PA: Commercial truck inspections coming into a landfill were valid under Burger

Pennsylvania State Police and environmental inspectors set up a roadblock into a landfill to inspect commercial trucks. In defendant’s truck they found some beer, and he was charged with DWI and “unlawful activities.” The stop and inspect of defendant’s truck was valid under Burger. Commonwealth v. Maguire, 2017 PA Super 351, 2017 Pa. Super. LEXIS 895 (Nov. 8, 2017) (dissent):

Applying the rationale set forth in Petroll, we conclude that the statute pursuant to which inspectors stopped Maguire’s vehicle, Section 4704(a)(2), easily satisfies the first prong of the Burger test. The Supreme Court in Petroll analyzed Section 4704(a)(2) and concluded that it is part of a statutory scheme that regulates the trucking industry and “advances a substantial government interest” of ensuring road safety. This statutory scheme also furthers the regulatory scheme by ensuring that individuals and businesses in the trucking industry meet the standards set by the Department of Transportation.

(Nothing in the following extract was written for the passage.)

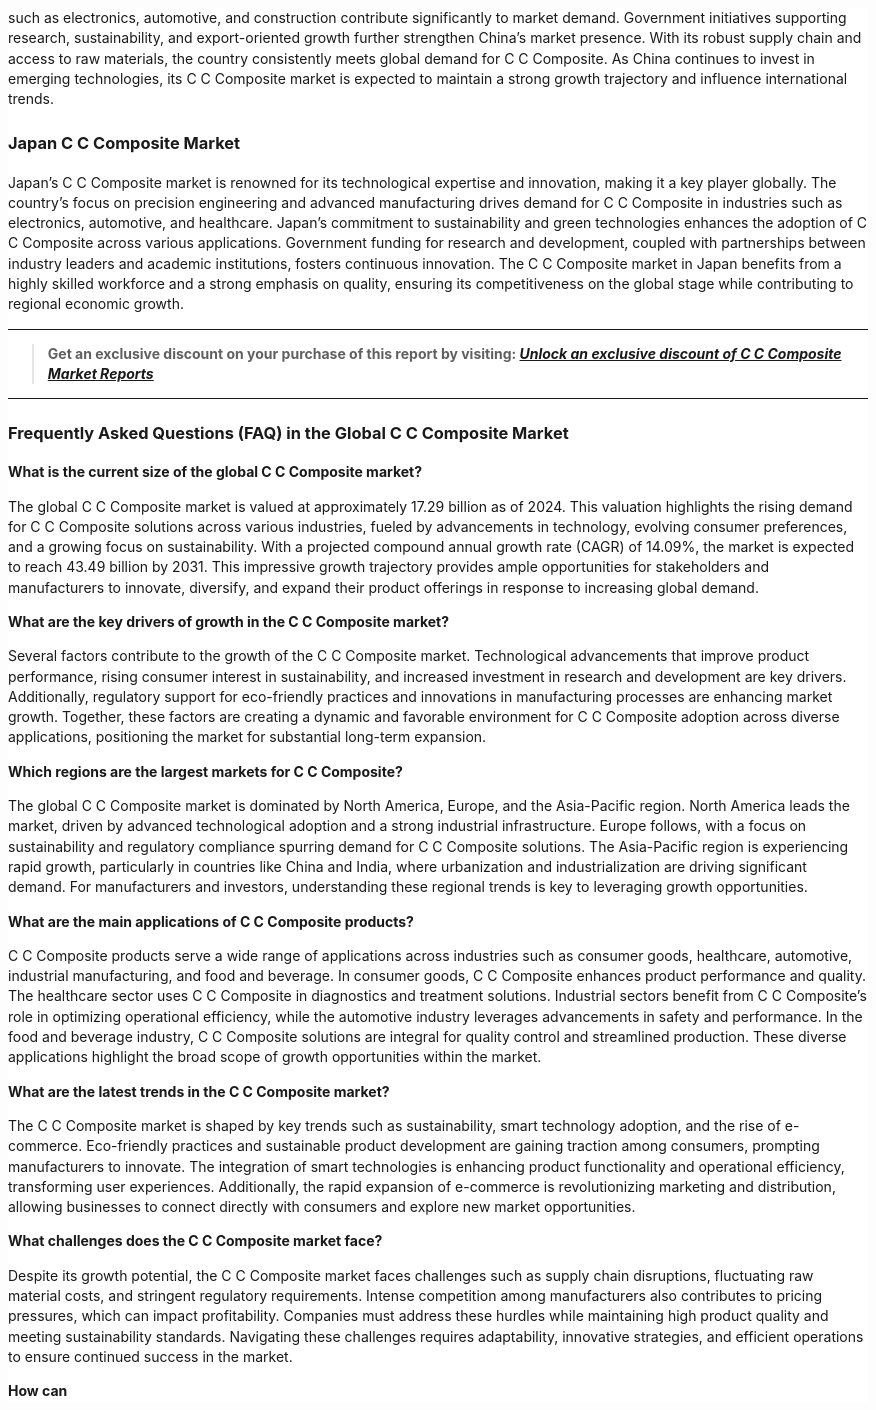 such as electronics, automotive, and construction contribute significantly to market demand. Government initiatives supporting research, sustainability, and export-oriented growth further strengthen China&rsquo;s market presence. With its robust supply chain and access to raw materials, the country consistently meets global demand for C C Composite. As China continues to invest in emerging technologies, its C C Composite market is expected to maintain a strong growth trajectory and influence international trends.</p><h3>Japan C C Composite Market</h3><p>Japan&rsquo;s C C Composite market is renowned for its technological expertise and innovation, making it a key player globally. The country&rsquo;s focus on precision engineering and advanced manufacturing drives demand for C C Composite in industries such as electronics, automotive, and healthcare. Japan&rsquo;s commitment to sustainability and green technologies enhances the adoption of C C Composite across various applications. Government funding for research and development, coupled with partnerships between industry leaders and academic institutions, fosters continuous innovation. The C C Composite market in Japan benefits from a highly skilled workforce and a strong emphasis on quality, ensuring its competitiveness on the global stage while contributing to regional economic growth.</p><hr /><blockquote><p><strong>Get an exclusive discount on your purchase of this report by visiting: <em><a href="://marketresearchpulse.com/ask-for-discount/50601?utm_source=Github&amp;utm_medium=020">Unlock an exclusive discount of C C Composite Market Reports</a></em>&nbsp;</strong></p></blockquote><hr /><h3>Frequently Asked Questions (FAQ) in the Global C C Composite Market</h3><p><strong>What is the current size of the global C C Composite market?</strong></p><p>The global C C Composite market is valued at approximately 17.29 billion as of 2024. This valuation highlights the rising demand for C C Composite solutions across various industries, fueled by advancements in technology, evolving consumer preferences, and a growing focus on sustainability. With a projected compound annual growth rate (CAGR) of 14.09%, the market is expected to reach 43.49 billion by 2031. This impressive growth trajectory provides ample opportunities for stakeholders and manufacturers to innovate, diversify, and expand their product offerings in response to increasing global demand.</p><p><strong>What are the key drivers of growth in the C C Composite market?</strong></p><p>Several factors contribute to the growth of the C C Composite market. Technological advancements that improve product performance, rising consumer interest in sustainability, and increased investment in research and development are key drivers. Additionally, regulatory support for eco-friendly practices and innovations in manufacturing processes are enhancing market growth. Together, these factors are creating a dynamic and favorable environment for C C Composite adoption across diverse applications, positioning the market for substantial long-term expansion.</p><p><strong>Which regions are the largest markets for C C Composite?</strong></p><p>The global C C Composite market is dominated by North America, Europe, and the Asia-Pacific region. North America leads the market, driven by advanced technological adoption and a strong industrial infrastructure. Europe follows, with a focus on sustainability and regulatory compliance spurring demand for C C Composite solutions. The Asia-Pacific region is experiencing rapid growth, particularly in countries like China and India, where urbanization and industrialization are driving significant demand. For manufacturers and investors, understanding these regional trends is key to leveraging growth opportunities.</p><p><strong>What are the main applications of C C Composite products?</strong></p><p>C C Composite products serve a wide range of applications across industries such as consumer goods, healthcare, automotive, industrial manufacturing, and food and beverage. In consumer goods, C C Composite enhances product performance and quality. The healthcare sector uses C C Composite in diagnostics and treatment solutions. Industrial sectors benefit from C C Composite&rsquo;s role in optimizing operational efficiency, while the automotive industry leverages advancements in safety and performance. In the food and beverage industry, C C Composite solutions are integral for quality control and streamlined production. These diverse applications highlight the broad scope of growth opportunities within the market.</p><p><strong>What are the latest trends in the C C Composite market?</strong></p><p>The C C Composite market is shaped by key trends such as sustainability, smart technology adoption, and the rise of e-commerce. Eco-friendly practices and sustainable product development are gaining traction among consumers, prompting manufacturers to innovate. The integration of smart technologies is enhancing product functionality and operational efficiency, transforming user experiences. Additionally, the rapid expansion of e-commerce is revolutionizing marketing and distribution, allowing businesses to connect directly with consumers and explore new market opportunities.</p><p><strong>What challenges does the C C Composite market face?</strong></p><p>Despite its growth potential, the C C Composite market faces challenges such as supply chain disruptions, fluctuating raw material costs, and stringent regulatory requirements. Intense competition among manufacturers also contributes to pricing pressures, which can impact profitability. Companies must address these hurdles while maintaining high product quality and meeting sustainability standards. Navigating these challenges requires adaptability, innovative strategies, and efficient operations to ensure continued success in the market.</p><p><strong>How can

We also conclude that the systematic vehicle inspection program set forth in Section 4704(a)(2) meets the second prong of the Burger test by advancing the regulatory scheme. In particular, the systematic vehicle inspection program advances the government interest by removing unsafe vehicles from the roadways before accidents occur. Petroll 738 A.2d at 1003.

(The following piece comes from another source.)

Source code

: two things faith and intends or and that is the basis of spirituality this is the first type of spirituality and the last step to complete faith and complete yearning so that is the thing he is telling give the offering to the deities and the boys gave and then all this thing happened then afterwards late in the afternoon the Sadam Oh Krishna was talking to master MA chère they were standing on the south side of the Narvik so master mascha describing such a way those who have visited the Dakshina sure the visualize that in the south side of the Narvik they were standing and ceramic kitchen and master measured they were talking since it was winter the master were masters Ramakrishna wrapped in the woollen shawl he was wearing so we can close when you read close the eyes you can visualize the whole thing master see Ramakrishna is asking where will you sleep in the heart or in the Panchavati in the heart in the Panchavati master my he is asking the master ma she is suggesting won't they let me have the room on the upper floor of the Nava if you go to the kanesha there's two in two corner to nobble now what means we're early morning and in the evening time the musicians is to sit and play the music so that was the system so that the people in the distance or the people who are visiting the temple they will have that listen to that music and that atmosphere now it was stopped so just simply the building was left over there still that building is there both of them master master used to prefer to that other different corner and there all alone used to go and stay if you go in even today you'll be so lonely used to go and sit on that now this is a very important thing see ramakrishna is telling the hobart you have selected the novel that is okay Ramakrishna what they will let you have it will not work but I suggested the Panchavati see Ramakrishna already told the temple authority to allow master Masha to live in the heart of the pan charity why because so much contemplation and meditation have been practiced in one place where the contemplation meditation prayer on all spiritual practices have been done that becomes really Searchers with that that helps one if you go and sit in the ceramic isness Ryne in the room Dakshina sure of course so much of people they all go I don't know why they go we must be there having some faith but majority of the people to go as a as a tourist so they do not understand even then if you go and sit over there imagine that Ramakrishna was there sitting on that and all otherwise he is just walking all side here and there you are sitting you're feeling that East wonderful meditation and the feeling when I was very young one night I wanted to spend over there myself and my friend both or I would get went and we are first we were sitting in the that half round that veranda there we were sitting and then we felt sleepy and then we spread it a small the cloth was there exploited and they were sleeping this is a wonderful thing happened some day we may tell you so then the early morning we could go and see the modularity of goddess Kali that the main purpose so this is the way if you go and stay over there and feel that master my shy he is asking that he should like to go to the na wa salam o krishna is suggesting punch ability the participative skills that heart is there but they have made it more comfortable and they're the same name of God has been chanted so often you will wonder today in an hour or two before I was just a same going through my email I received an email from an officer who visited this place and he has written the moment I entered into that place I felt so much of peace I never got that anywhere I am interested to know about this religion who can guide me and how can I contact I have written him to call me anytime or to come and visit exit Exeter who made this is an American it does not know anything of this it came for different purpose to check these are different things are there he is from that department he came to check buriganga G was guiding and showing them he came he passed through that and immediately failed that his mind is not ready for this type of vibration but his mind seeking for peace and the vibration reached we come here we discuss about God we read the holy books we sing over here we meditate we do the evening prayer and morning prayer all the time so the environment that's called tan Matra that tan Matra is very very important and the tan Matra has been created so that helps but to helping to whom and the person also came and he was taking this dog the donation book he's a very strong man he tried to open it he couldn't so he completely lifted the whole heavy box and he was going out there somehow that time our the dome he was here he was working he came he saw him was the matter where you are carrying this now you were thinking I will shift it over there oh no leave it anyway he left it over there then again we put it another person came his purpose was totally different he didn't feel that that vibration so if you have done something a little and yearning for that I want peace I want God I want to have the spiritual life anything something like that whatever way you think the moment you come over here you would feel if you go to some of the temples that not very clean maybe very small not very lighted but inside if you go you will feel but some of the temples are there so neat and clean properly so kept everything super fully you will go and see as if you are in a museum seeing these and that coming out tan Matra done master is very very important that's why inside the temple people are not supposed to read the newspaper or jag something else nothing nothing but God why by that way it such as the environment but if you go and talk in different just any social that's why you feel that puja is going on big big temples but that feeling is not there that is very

We conclude further that Section 4704(a)(2) satisfies the third prong, as the statute is sufficiently specific to provide a constitutionally adequate substitute to the warrant requirement, i.e., it advises the operator of a commercial vehicle that the regulatory search is being made pursuant to the law, it has a properly defined scope, and it limits the discretion of inspecting officers.

In particular, the statute limits the discretion of the inspecting officers by specifying the objects subject to the systematic inspection program—any vehicle, driver, documents, equipment, and load. It also identifies the purpose of the inspection—to ensure that vehicles meet established regulatory standards.

Thus, we conclude that this statute, on its face, is “sufficiently comprehensive and defined” so that a commercial truck driver is informed that his truck may be subject to periodic administrative inspections undertaken to ensure that the truck complies with DOT regulations and is road-safe. Burger, 482 U.S. at 703; see Petroll, 738 A.2d at 1004.

Trooper Beaver’s uncontradicted testimony at the suppression hearing supports this conclusion as it provided an understanding of the limits on the system of inspection and the lack of discretion the inspectors had in selecting which trucks to inspect. Trooper Beaver testified that the PSP and the DEP scheduled the instant inspection at least a month prior to the inspection at the Clinton County Landfill. He further testified that, as permitted in the statute, it was only the PSP and DEP administrative inspectors who conducted the inspections. He also testified to the limited scope of his inspection. Specifically, he testified that he conducted a “level two inspection,” which entailed a walk-around inspection of the truck’s “[l]ights, horn, wipers, the tires, the condition of the tires, the tires’ inflation, whether there [are] any flat tires, the wheel condition, the safety inspection[,]” as well as Maguire’s documents. N.T., 3/14/16, at 10.

Trooper Beaver also described the process by which the Team selected the trucks to inspect. Simply, if an inspector was available when the truck arrived at the landfill, one of the inspectors inspected it. If the inspectors were unavailable because they were inspecting other trucks, the truck was not inspected. We find that this system for selecting trucks to inspect sufficiently limits the discretion of the inspectors and meets the third element of Burger.

For the foregoing reasons, we conclude that the administrative inspection at issue here satisfied the Burger test. Consequently, the trial court erred in suppressing the evidence obtained as a result of the warrantless administrative inspection. Burger, 482 U.S. at 716 (holding that a valid administrative search without a warrant that uncovers evidence of a crime does not violate the Fourth Amendment.).